▶ **What is needed**: Each line of the listing where the string "down" appears is to be identified and copied.

*** Opening Records shown ***

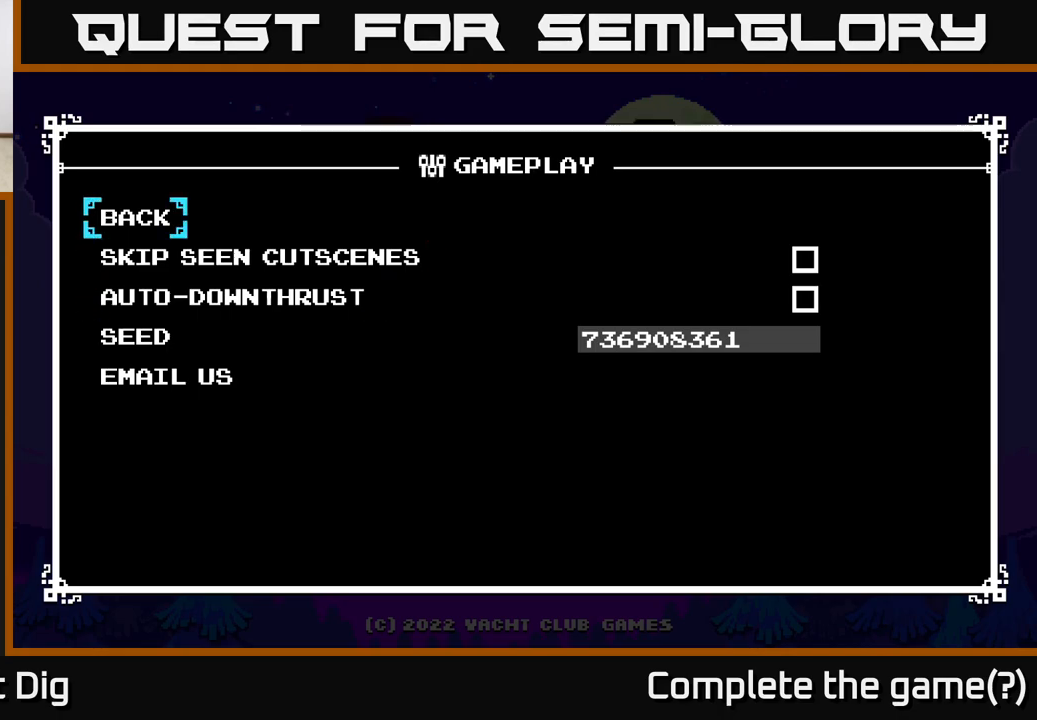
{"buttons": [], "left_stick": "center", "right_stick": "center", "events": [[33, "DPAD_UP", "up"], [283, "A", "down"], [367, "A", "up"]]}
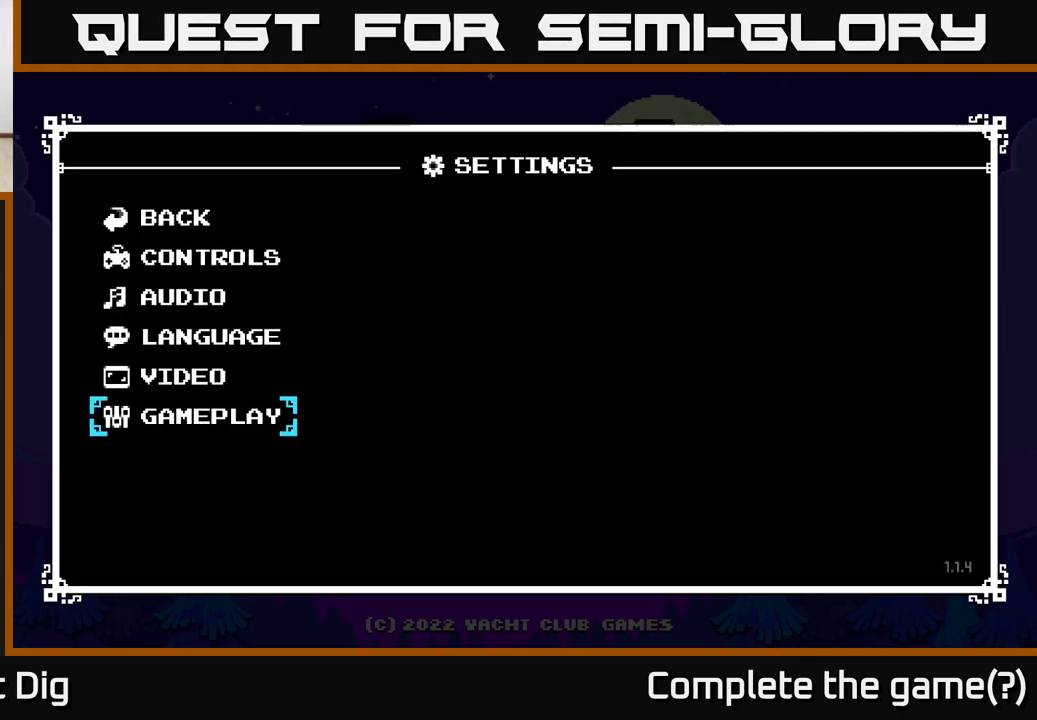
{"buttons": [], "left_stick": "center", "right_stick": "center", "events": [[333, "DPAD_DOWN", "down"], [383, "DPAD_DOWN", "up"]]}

*** Closing Records shown ***
*** Opening Records shown ***

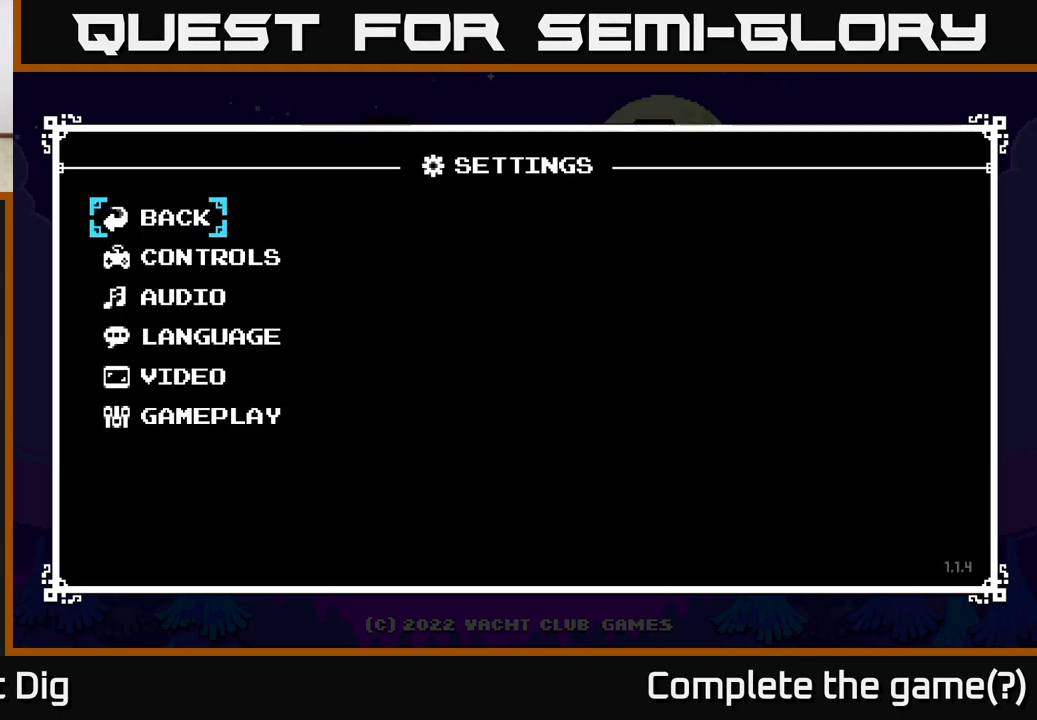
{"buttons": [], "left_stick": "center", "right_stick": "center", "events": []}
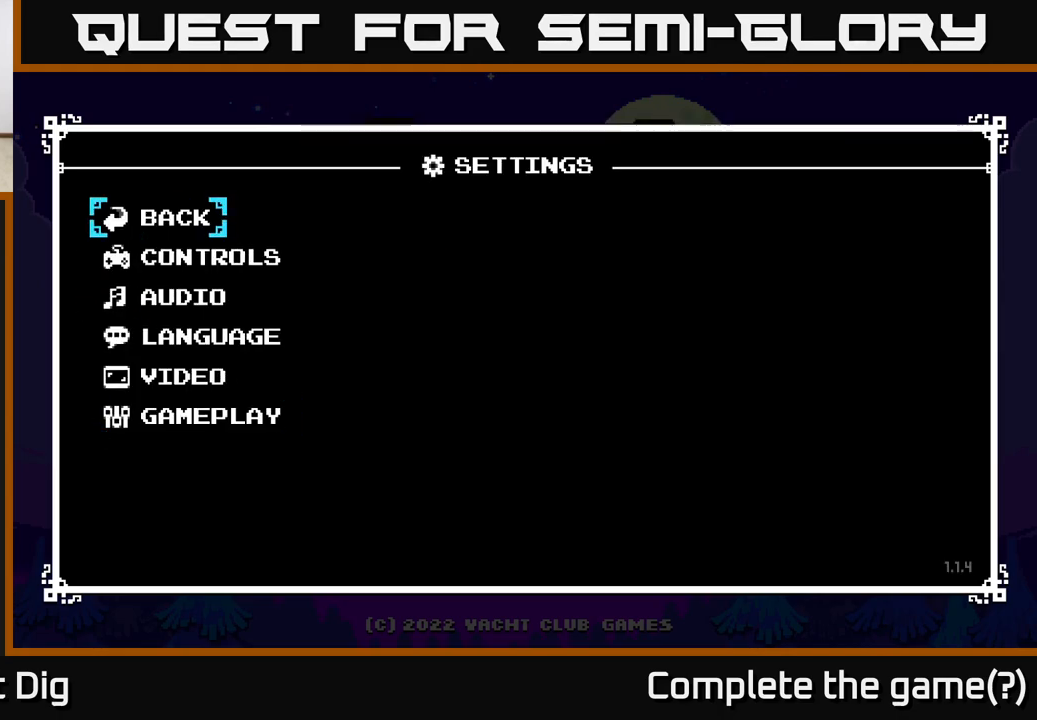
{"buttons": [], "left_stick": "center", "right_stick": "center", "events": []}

*** Closing Records shown ***

▶ **Exercise solution**:
{"buttons": [], "left_stick": "center", "right_stick": "center", "events": [[33, "DPAD_UP", "up"], [283, "A", "down"], [367, "A", "up"]]}
{"buttons": [], "left_stick": "center", "right_stick": "center", "events": [[333, "DPAD_DOWN", "down"], [383, "DPAD_DOWN", "up"]]}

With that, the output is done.